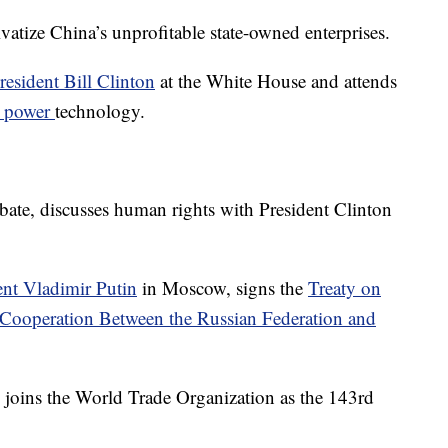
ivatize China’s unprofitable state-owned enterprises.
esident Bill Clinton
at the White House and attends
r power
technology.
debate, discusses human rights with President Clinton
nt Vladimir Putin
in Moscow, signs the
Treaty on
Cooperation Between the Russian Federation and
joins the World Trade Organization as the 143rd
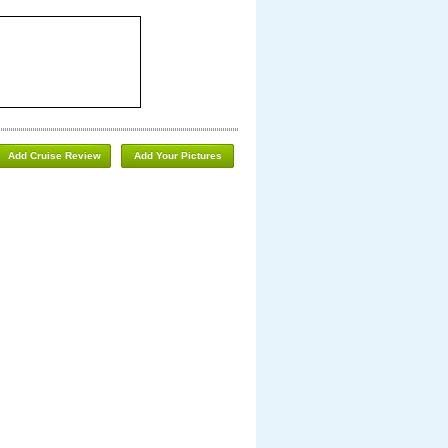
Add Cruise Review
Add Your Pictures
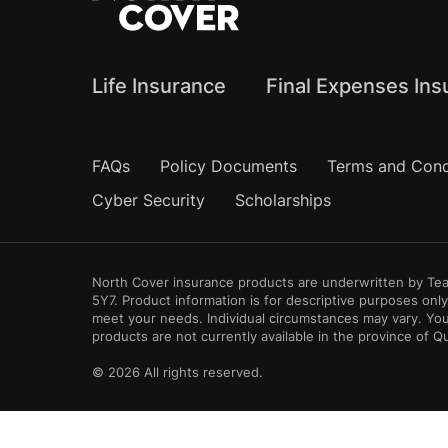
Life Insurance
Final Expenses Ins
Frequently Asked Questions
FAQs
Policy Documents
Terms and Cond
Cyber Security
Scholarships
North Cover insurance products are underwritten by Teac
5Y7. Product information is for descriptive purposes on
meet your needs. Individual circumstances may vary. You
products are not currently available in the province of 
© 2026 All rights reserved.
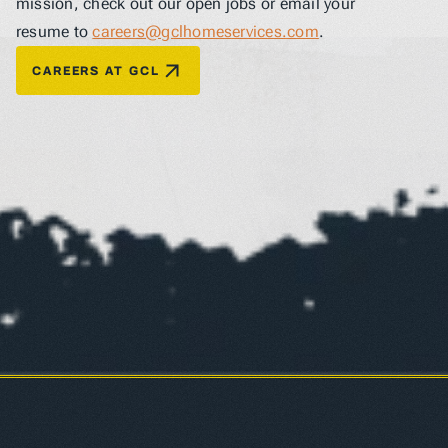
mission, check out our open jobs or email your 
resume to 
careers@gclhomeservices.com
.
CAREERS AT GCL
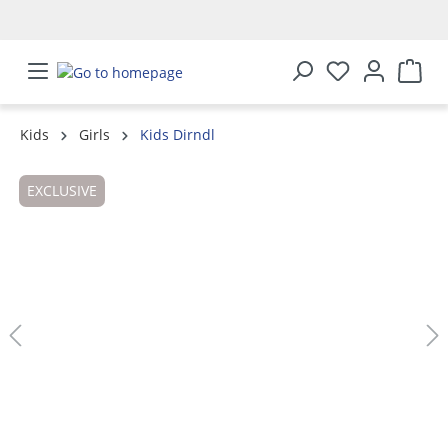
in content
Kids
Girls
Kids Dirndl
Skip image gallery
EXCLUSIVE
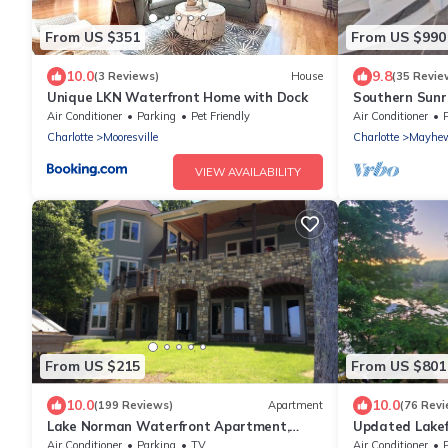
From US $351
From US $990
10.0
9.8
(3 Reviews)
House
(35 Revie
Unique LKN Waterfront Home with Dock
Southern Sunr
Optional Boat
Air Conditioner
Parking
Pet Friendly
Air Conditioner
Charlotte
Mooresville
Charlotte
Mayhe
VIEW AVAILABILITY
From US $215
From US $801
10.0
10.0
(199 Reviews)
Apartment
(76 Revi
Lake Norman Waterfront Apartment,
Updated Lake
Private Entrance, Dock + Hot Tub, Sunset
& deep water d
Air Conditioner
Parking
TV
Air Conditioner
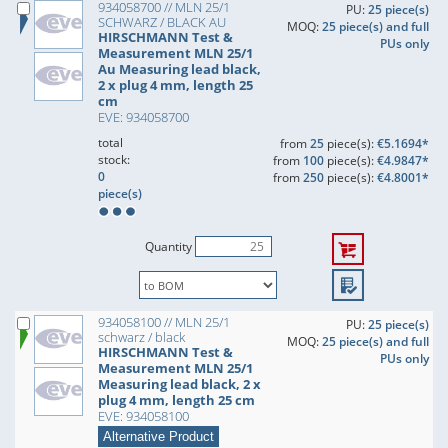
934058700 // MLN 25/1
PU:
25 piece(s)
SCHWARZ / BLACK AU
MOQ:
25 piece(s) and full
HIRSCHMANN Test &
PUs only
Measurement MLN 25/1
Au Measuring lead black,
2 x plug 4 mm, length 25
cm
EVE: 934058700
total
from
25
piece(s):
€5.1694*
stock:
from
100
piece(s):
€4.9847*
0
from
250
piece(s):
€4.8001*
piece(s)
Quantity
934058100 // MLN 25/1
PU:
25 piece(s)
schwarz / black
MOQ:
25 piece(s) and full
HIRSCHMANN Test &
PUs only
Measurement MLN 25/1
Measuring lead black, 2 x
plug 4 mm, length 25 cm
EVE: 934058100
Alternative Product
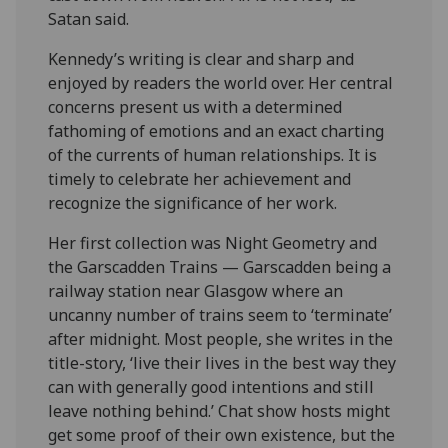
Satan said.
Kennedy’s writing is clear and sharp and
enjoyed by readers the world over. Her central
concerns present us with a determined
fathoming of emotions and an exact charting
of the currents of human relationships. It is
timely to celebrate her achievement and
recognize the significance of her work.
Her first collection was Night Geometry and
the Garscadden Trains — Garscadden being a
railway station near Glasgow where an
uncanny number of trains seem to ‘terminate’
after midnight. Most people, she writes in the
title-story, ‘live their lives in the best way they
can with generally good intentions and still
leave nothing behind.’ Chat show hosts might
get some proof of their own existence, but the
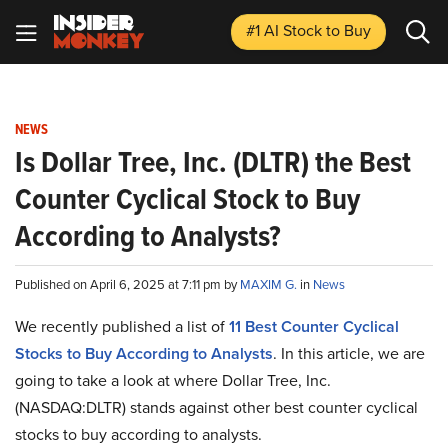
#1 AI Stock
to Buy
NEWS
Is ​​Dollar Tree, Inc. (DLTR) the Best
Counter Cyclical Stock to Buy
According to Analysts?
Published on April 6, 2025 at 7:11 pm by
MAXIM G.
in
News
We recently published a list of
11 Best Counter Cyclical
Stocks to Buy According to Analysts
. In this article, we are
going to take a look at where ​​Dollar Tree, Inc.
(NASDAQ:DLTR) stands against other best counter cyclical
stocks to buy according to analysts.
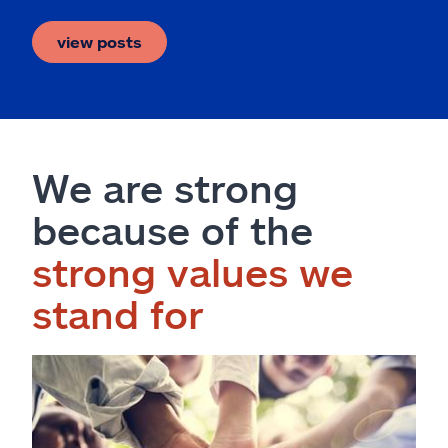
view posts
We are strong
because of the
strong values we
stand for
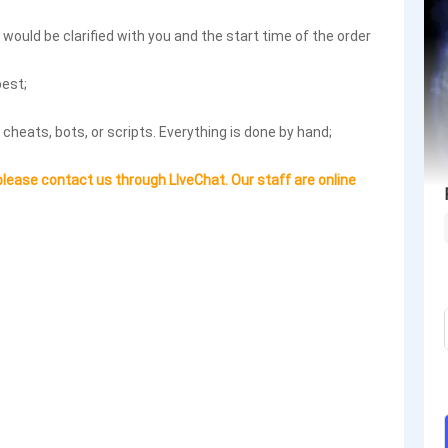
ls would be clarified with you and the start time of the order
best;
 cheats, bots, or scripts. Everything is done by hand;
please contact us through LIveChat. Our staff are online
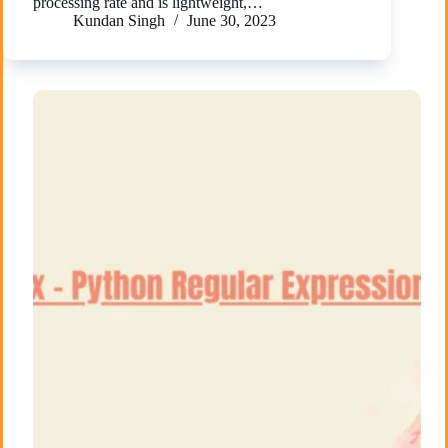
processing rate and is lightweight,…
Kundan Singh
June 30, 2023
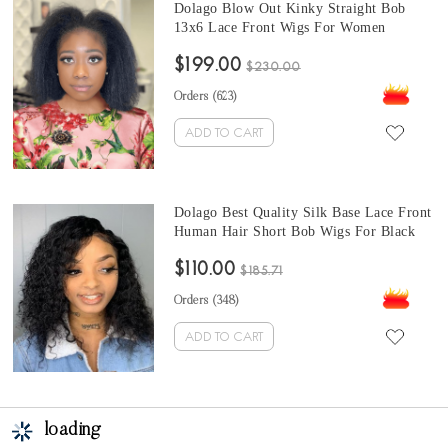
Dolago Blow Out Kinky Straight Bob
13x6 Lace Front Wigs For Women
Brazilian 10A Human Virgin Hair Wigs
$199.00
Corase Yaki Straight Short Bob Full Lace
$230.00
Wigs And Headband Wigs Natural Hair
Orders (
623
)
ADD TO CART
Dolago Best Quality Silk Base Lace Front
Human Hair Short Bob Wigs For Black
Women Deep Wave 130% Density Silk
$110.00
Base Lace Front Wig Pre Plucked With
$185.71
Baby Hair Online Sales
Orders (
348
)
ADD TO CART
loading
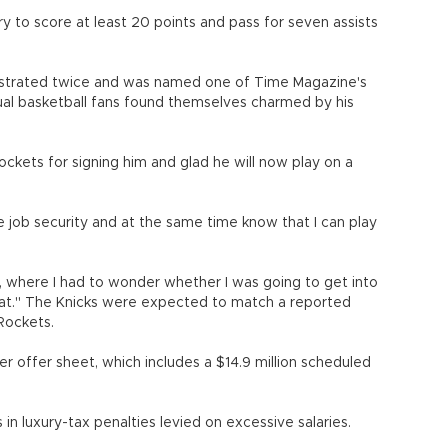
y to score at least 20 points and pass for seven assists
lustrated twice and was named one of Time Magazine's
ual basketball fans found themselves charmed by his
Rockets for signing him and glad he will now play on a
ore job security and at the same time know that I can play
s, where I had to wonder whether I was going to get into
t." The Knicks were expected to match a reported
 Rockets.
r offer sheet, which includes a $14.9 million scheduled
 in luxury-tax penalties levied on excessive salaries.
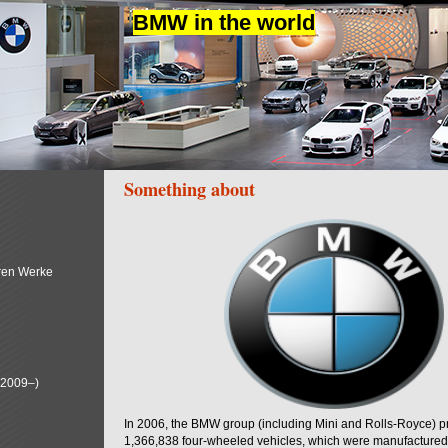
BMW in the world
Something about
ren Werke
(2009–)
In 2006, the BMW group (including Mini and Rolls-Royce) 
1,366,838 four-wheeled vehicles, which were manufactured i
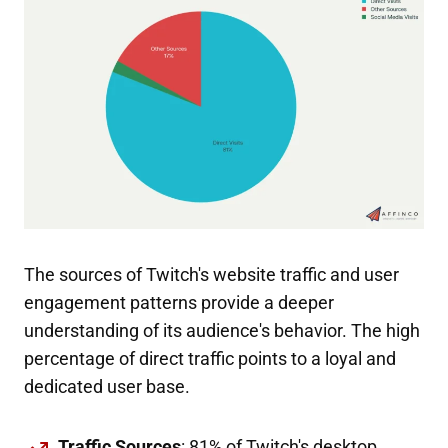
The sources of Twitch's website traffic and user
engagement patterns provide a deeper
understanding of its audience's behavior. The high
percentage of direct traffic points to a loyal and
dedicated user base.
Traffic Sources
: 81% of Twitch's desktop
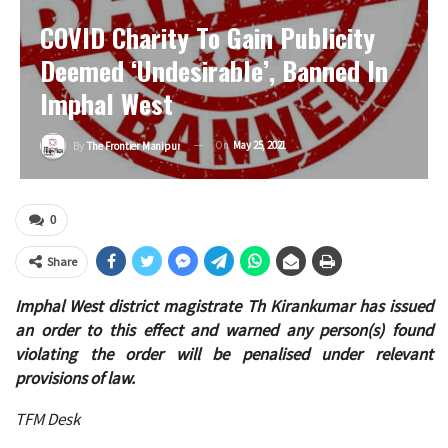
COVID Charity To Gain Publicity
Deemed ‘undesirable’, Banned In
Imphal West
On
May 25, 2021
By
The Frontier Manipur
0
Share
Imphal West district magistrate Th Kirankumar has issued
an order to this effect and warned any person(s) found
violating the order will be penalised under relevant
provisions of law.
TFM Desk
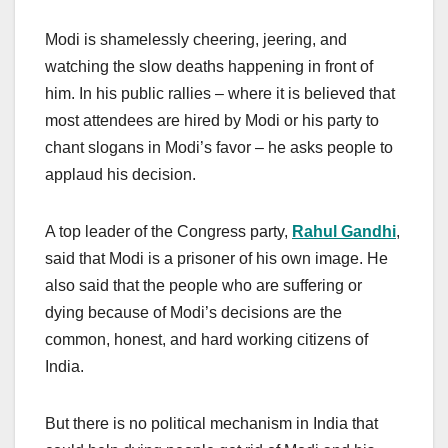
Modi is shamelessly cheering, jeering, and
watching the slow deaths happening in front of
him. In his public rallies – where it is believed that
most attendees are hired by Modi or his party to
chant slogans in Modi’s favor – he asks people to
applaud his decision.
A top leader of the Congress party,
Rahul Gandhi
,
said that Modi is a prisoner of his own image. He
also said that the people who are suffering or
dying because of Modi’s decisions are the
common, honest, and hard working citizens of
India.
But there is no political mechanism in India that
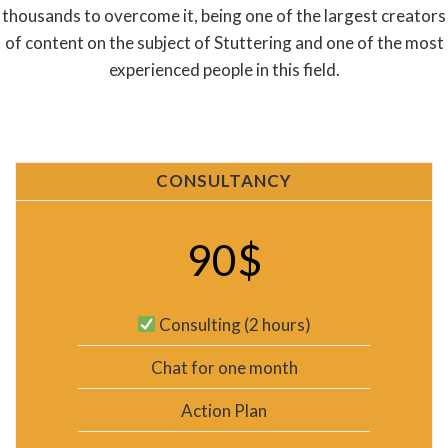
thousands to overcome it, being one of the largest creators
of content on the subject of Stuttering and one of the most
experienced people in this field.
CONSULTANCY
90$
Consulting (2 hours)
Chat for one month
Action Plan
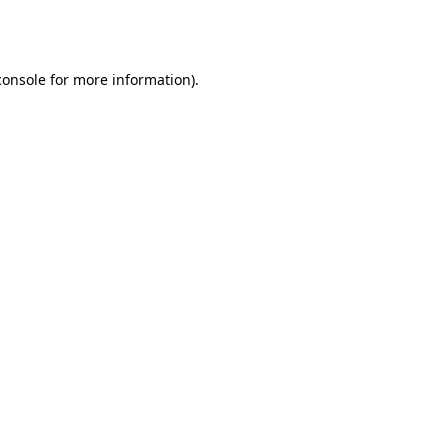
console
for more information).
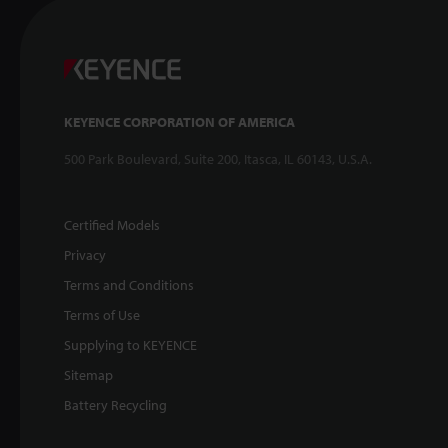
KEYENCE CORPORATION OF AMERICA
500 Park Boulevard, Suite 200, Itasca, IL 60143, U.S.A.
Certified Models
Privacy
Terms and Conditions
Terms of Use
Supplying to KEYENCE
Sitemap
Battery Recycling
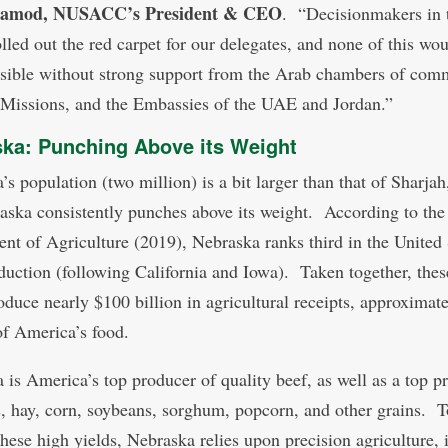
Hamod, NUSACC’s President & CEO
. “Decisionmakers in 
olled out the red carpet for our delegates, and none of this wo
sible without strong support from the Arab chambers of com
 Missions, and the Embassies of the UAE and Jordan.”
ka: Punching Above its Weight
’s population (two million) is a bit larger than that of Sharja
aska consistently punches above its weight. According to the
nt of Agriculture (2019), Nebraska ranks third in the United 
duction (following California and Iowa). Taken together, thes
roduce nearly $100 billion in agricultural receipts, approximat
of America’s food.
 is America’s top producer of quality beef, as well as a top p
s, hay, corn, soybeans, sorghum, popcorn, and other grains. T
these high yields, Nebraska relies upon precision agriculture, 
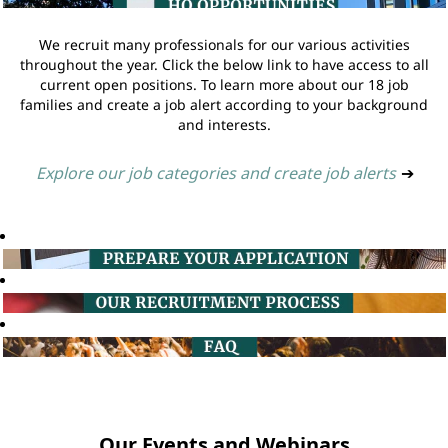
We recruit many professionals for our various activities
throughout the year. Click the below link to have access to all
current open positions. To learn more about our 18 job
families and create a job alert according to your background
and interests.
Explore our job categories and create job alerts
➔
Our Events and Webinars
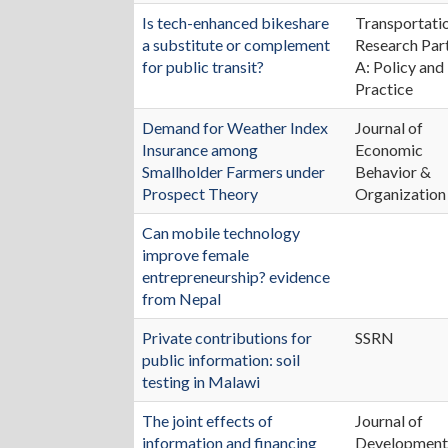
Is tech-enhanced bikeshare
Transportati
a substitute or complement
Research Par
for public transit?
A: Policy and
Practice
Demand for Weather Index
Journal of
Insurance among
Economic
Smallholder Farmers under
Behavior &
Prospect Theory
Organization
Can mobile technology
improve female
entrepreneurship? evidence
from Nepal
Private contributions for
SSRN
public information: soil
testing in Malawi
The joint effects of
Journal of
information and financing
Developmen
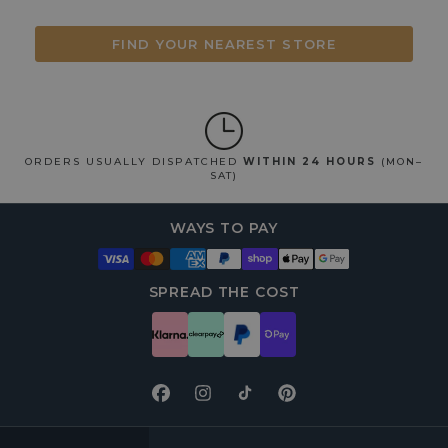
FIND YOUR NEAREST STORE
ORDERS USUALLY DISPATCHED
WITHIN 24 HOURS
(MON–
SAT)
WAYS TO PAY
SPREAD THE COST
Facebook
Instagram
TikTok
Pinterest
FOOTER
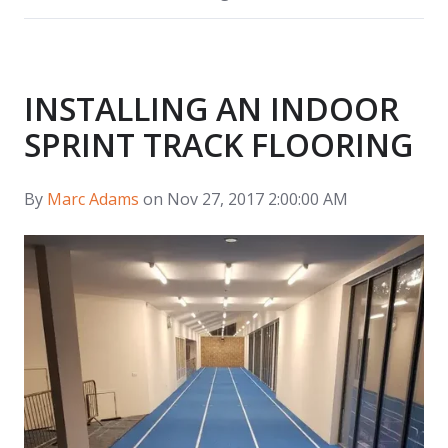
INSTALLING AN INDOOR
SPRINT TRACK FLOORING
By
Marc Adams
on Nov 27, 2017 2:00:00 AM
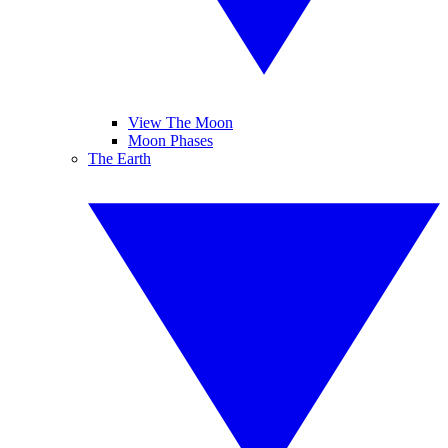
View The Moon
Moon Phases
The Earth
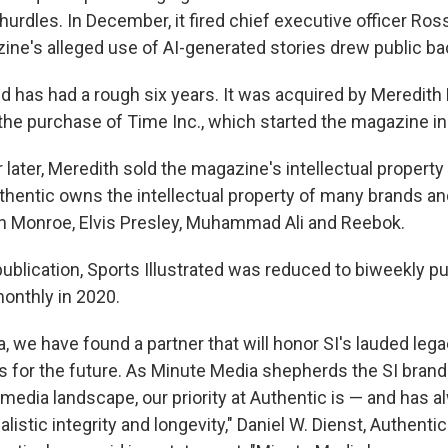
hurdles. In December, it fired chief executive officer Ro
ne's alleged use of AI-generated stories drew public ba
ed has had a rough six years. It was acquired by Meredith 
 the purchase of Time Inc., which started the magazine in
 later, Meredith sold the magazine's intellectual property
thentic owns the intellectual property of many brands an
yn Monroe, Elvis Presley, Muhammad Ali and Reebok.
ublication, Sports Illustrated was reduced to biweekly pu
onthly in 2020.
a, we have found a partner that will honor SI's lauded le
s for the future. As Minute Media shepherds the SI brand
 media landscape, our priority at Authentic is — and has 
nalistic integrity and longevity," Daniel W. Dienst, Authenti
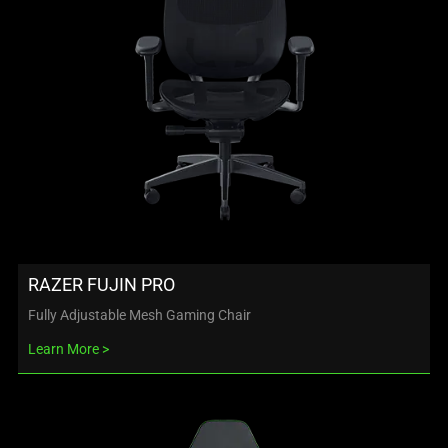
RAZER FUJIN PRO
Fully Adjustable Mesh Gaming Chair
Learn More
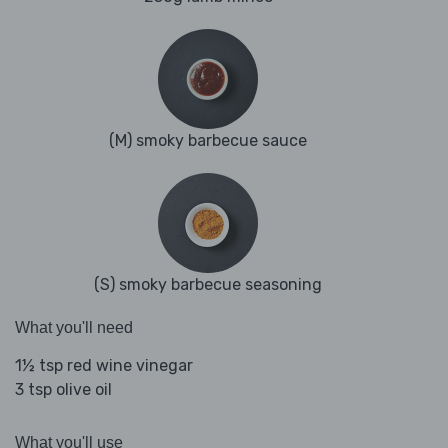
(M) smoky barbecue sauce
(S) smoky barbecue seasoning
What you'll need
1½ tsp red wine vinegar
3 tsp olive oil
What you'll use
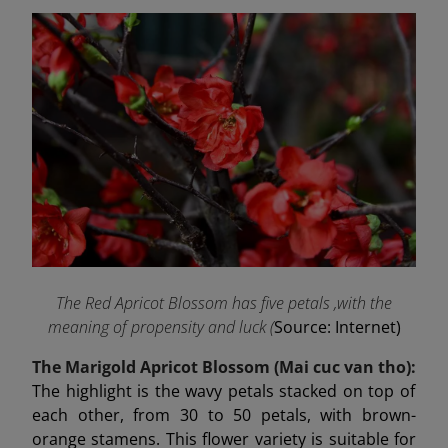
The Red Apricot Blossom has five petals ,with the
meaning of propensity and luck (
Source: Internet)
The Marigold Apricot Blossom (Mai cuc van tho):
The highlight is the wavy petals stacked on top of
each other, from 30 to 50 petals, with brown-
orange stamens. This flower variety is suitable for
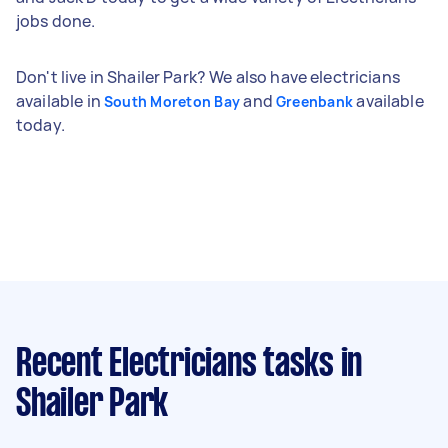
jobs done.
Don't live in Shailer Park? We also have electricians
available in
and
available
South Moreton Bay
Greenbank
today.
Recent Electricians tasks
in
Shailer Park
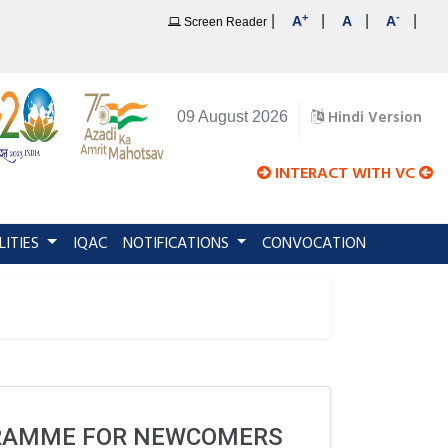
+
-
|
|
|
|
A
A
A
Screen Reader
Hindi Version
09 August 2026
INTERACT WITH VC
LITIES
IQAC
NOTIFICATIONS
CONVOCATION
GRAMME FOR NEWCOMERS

----------------

Work request
Can you rewrite the rows starting at the line that has "mission, check out" and stopping after the line that has "Alternative Product", with "Charlotte" replaced by "Raleigh" and everything else left unchanged? Leave the pictures out.

Exercise output
mission, check out our open jobs or email your 
resume to 
careers@gclhomeservices.com
.
CAREERS AT GCL
in content
Kids
Girls
Kids Dirndl
Skip image gallery
EXCLUSIVE
From US $351
From US $990
10.0
9.8
(3 Reviews)
House
(35 Revie
Unique LKN Waterfront Home with Dock
Southern Sunr
Optional Boat
Air Conditioner
Parking
Pet Friendly
Air Conditioner
Raleigh
Mooresville
Raleigh
Mayhe
VIEW AVAILABILITY
From US $215
From US $801
10.0
10.0
(199 Reviews)
Apartment
(76 Revi
Lake Norman Waterfront Apartment,
Updated Lake
Private Entrance, Dock + Hot Tub, Sunset
& deep water d
Air Conditioner
Parking
TV
Air Conditioner
934058700 // MLN 25/1
PU:
25 piece(s)
SCHWARZ / BLACK AU
MOQ:
25 piece(s) and full
HIRSCHMANN Test &
PUs only
Measurement MLN 25/1
Au Measuring lead black,
2 x plug 4 mm, length 25
cm
EVE: 934058700
total
from
25
piece(s):
€5.1694*
stock:
from
100
piece(s):
€4.9847*
0
from
250
piece(s):
€4.8001*
piece(s)
Quantity
934058100 // MLN 25/1
PU:
25 piece(s)
schwarz / black
MOQ:
25 piece(s) and full
HIRSCHMANN Test &
PUs only
Measurement MLN 25/1
Measuring lead black, 2 x
plug 4 mm, length 25 cm
EVE: 934058100
Alternative Product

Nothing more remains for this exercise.